Report on the 2011 Study Season

The University of Chicago Excavations at Isthmia, 2011

8 October 2011

LogoPreparation of publications and improvement of storage facilities in the Isthmia Museum occupied much of the year.

Visits to the Museum included the Friends of the Akropolis, two sessions of the American School Summer School, and numerous Greek and other European school groups. The lighting in the main exhibit hall was improved.

Jean Perras supervised activities at the site and copy-edited the volume of essays from the Conference of 2007 (see below). Conservation and renewal of storage containers was in the hands of Angeliki Kandri, assisted by Nicholaos Rothonis.

PUBLICATIONS

Collected Essays:

The Bridge of the Untiring Sea: the Corinthian Isthmus from the Bronze Age to Late Antiquity” edited by E. R. Gebhard and T. E. Gregory was approved for publication by the American School of Classical Studies in Athens, pending revisions, which have been largely completed. The revised manuscript is scheduled for submission in October 2011.

Late Archaic and Classical Pottery
Martha Risser, Trinity College.

Evidence for a date of 460-450 B.C. for the fire that destroyed the Archaic Temple is supported by analysis of burned pottery from the temple in comparison with dated deposits from Corinth (cf. appendix to Chapter 5 of the Bridge volume).

On the basis of a recent article on mortaria from the Punic Amphora Building, Sacred Spring, and Sanctuary of Demeter and Kore in Corinth (Villing, A. and E. G. Pemberton 2010. “Mortaria from Ancient Corinth: Form and Function,” Hesperia 79, pp. 555-638) all the Isthmian mortaria from the Great Circular Reservoir can be placed in the first half or middle of the fifth century B.C., thus supporting the hypothesis that the area of the reservoir was used for food preparation and feasting from about 550 to 450 B.C.

Terracotta Figurines
Arne Thomsen, Saarbrűcken

A group of figurines from an area west of the temenos of Poseidon differs markedly from those associated with the main shrine in being typical for female deities, especially Demeter. In conjunction with two votives of the 4th century B.C. inscribed “to Demeter” from the same general area, they support the identification of a shrine to the goddess located in what was later named the “Hiera Nape´ or Sacred Glen in an inscription of the 2nd century A.D. (IG IV.203).

Added to the ubiquitous horse-and-rider figurines (ca. 250) four small votive shields have been identified in the floor belonging to the temenos in the late 6th and early 5th centuries B.C.

Figurines of bulls, popular in the 7th century B.C., decline and disappear by the 5th century.

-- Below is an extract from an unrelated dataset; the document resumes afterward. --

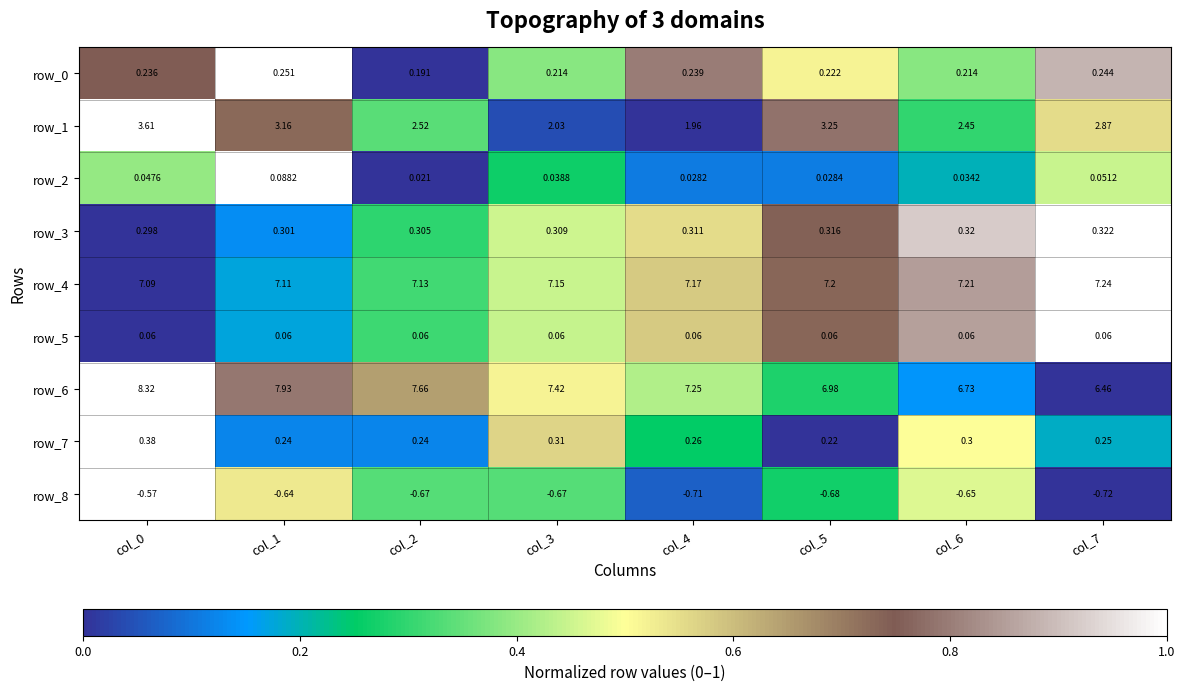

Is the value of row_7 at col_4 greater than the value of row_8 at col_0?

Yes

Only a few other animals with the exception of horses are represented (dogs, birds, donkeys, snake, pig, dolphin). Of the human figures most are female, handmade and mold-made, coming from areas outside the main temenos, e.g. the Sacred Glen, Rachi Settlement. Seven are Mycenaean. A series of 24 boat models, appropriate for Poseidon, begins in the later 7th century and stops about 500 B.C. The number of figurines in the course of the 4th and 3rd centuries B.C. declines sharply and then disappears.